Karma is a research product of Indiana University at Bloomington. Originally conceived by Dennis Gammon, it was Yogesh Simmhan's Ph.D. work.
Yogesh presented Karma at the Lilly kick-off meeting. Here
are the slides.
Interestingly, Karma does not require to have a static model of a workflow before it can start collecting provenance. This is a key to the Lilly project, where such static structure does not exist. Instead, in LSG Karma will catpure user and system (i.e., WS) events that LSG has been instrumented to capture.
Here are some of my questions, not all answered yet:
- scalability:
-
- the model is relational
- recursive queries by "brute force". Queries involve extracting a whole workflow trail into memory (into a service's space) in order to query it
- some published results on scalability, no big deal so far (need to fetch paper)
- however, what about queries over multiple workflows?
- how is the scope defined when there is no "workflow structure" at all? (see below for an example)
- granularity of provenance: Karma assumes a fine-grained state machine and therefore the ability to instrument the middleware at a fine level of granularity.
- cost of instrumenting middleware to extract provenance.
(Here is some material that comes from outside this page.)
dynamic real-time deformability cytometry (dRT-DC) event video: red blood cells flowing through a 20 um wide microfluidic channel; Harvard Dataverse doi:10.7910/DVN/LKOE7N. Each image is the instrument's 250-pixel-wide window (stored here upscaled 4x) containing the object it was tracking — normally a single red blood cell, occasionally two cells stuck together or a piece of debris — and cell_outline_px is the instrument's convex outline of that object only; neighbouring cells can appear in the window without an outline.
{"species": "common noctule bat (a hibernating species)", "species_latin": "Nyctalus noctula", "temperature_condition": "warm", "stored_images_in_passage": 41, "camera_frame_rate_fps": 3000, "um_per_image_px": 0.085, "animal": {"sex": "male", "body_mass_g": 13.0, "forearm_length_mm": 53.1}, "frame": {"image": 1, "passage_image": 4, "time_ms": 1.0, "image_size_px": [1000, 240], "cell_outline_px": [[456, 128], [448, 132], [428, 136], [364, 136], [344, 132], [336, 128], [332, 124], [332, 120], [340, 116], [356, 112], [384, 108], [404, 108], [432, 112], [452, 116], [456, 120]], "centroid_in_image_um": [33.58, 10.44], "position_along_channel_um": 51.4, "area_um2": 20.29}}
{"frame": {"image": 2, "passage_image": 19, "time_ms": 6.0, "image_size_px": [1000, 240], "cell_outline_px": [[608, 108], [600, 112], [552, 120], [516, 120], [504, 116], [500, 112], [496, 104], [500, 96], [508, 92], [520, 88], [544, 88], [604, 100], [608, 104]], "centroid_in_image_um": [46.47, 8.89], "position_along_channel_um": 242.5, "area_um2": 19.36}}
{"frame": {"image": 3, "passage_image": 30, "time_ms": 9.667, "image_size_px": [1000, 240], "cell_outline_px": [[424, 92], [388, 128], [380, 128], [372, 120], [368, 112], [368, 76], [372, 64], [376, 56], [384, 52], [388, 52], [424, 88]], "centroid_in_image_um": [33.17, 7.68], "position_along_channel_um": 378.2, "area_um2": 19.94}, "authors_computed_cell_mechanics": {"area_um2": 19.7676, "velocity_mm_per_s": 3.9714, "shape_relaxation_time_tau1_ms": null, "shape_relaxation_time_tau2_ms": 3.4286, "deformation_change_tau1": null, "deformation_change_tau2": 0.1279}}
There seems to be a high cost involved in externalizing the state
of the components that need to monitored. Is that been measured in some way? - What is the effort involved in instrumenting at that fne level?
- more importantly, what happens when a coarser grain is available from the exec infrastructure?
- cost of instrumenting middleware to extract provenance. There seems to be a high cost involved in externalizing the state
- granularity of resources for which provenance is captured?
- naming scheme for GOID?